While ordering Bhandari’s extradition and sending the reference to the UK home secretary, the district judge Michael Snow at the Westminster’s Magistrates’ Court in London, said : “As I am satisfied that extradition is compatible with the defendant’s Convention rights, I must send this case to the Secretary of State [Suella Braverman] for a decision as to whether the defendant is to be extradited”.

“However, I only do so on the basis of the assurances that have been provided by the (Indian) government,” the judge said. The Indian government assured the court that Bhandari will be held in a separate cell at Tihar Jail in New Delhi with adequate access to health care while he faces trial in India.

To be sure, Bhandari has the option to challenge the magistrate court’s decision in the UK high court.

“It’s a big development. Sanjay Bhandari is undoubtedly one of the most wanted fugitives who are wanted for multiple violations. Indian agencies have provided robust evidence related to the financial irregularities, which has been appreciated by the UK courts in back-to-back extraditions of Mallya, Modi and now Bhandari,” said an officer, who didn’t want to be named.

Mallya’s extradition was cleared by the UK high court in April 2020 but has since been held up because he has applied for asylum. A Westminster court ordered Modi’s extradition in February 2021, which he has challenged in the UK high court.

During the proceedings against Bhandari, the Crown Prosecution Service (CPS) of the UK, which has successfully argued India’s cases, stated that the businessman’s conduct amounts to “fraud by false representation” in British jurisdiction. The charges were described by Bhandari’s legal team as “political witch-hunt” and “baseless”.

Bhandari, 60, is under investigation by multiple agencies , including the Enforcement Directorate, Central Bureau of Investigation (CBI), Income Tax department and Delhi Police for money laundering , violation of the foreign exchange act , the black money act, and the official secrets act for having access to sensitive defence documents.

He fled to the UK via Nepal in December 2016.

The Indian government sent two extradition requests against the fugitive businessman which were certified by the then UK home secretary Priti Patel in June 2020, after which British authorities arrested him on July 15, 2020. He is out on bail.

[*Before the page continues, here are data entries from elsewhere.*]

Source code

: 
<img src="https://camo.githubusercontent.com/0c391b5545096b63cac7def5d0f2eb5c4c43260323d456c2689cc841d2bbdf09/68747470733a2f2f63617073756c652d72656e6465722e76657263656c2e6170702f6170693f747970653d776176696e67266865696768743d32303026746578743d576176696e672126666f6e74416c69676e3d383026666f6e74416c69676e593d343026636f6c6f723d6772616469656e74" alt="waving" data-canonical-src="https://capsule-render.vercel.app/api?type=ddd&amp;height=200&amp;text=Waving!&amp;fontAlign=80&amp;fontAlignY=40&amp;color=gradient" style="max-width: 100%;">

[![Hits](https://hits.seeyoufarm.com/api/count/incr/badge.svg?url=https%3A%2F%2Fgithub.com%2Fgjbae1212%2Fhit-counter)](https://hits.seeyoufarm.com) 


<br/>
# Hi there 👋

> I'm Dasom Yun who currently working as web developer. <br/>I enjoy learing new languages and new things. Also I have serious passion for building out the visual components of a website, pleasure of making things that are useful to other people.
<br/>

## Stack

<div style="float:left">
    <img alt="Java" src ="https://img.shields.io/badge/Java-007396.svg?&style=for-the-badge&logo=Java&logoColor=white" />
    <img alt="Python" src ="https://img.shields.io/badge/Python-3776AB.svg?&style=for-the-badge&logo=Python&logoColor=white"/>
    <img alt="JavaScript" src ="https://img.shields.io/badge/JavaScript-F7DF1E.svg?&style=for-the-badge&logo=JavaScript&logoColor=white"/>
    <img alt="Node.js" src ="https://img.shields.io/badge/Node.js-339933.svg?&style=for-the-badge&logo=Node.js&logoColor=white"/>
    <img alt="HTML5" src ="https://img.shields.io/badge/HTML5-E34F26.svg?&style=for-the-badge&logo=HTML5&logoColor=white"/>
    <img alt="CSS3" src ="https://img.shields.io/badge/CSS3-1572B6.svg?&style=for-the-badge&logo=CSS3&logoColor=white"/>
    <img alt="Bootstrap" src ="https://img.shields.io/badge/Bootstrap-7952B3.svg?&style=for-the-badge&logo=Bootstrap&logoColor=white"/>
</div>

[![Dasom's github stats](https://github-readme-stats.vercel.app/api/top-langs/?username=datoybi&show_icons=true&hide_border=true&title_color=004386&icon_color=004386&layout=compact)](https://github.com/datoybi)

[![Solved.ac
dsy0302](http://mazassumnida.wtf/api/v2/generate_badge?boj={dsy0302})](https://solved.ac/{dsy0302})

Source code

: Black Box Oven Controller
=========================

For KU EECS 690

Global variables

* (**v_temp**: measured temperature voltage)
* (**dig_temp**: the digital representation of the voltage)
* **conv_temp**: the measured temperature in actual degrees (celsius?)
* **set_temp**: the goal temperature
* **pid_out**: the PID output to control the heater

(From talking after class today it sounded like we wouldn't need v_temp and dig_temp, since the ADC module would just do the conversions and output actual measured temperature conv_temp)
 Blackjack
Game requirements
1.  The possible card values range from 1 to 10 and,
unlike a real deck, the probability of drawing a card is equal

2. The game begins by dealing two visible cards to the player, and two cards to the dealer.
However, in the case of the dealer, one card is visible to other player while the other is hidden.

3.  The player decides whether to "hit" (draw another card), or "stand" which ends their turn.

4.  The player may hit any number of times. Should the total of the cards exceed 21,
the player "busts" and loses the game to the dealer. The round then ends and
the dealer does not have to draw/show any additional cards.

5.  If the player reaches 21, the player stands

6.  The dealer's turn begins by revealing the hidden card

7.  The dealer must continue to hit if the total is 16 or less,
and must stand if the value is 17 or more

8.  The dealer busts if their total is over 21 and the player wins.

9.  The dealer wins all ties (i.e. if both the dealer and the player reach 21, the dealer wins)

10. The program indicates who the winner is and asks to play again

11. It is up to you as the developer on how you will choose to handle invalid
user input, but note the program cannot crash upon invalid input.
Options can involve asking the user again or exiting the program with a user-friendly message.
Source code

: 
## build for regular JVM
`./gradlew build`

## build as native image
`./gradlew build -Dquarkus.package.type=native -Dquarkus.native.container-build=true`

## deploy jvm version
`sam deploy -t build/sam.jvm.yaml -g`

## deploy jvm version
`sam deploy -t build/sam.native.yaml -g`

The arms dealer is also under investigation since 2019 by the Central Bureau of Investigation (CBI) on charges of corruption in a ₹2,985-crore deal in 2009 to procure 75 PC-7 trainer aircraft from Swiss plane maker Pilatus Aircraft.

He is also under the scanner for allegedly laundering money related to property transactions allegedly linked to former Congress president Sonia Gandhi’s son-in-law Robert Vadra in London, in which a NRI businessman C C Thampi was arrested by the ED in January 2020.

Vadra, who was questioned by the ED in May 2019, has repeatedly denied all the allegations against him. He told HT in January 2020: “It’s a free for all in this country…truth has no place. Witch-hunt continues for almost a decade. Another decade more and we will be referring to what happened in 2010, 2011, 2012 and on and on.”

The Enforcement Directorate (ED) had claimed in its charge sheet filed against Bhandari on June 1, 2020 that the fugitive, after fleeing to the UK in 2016, met certain people in London and tried to alienate (or transfer ownership of) his foreign assets and companies by creating backdated documents in the name of a trust based in the UAE.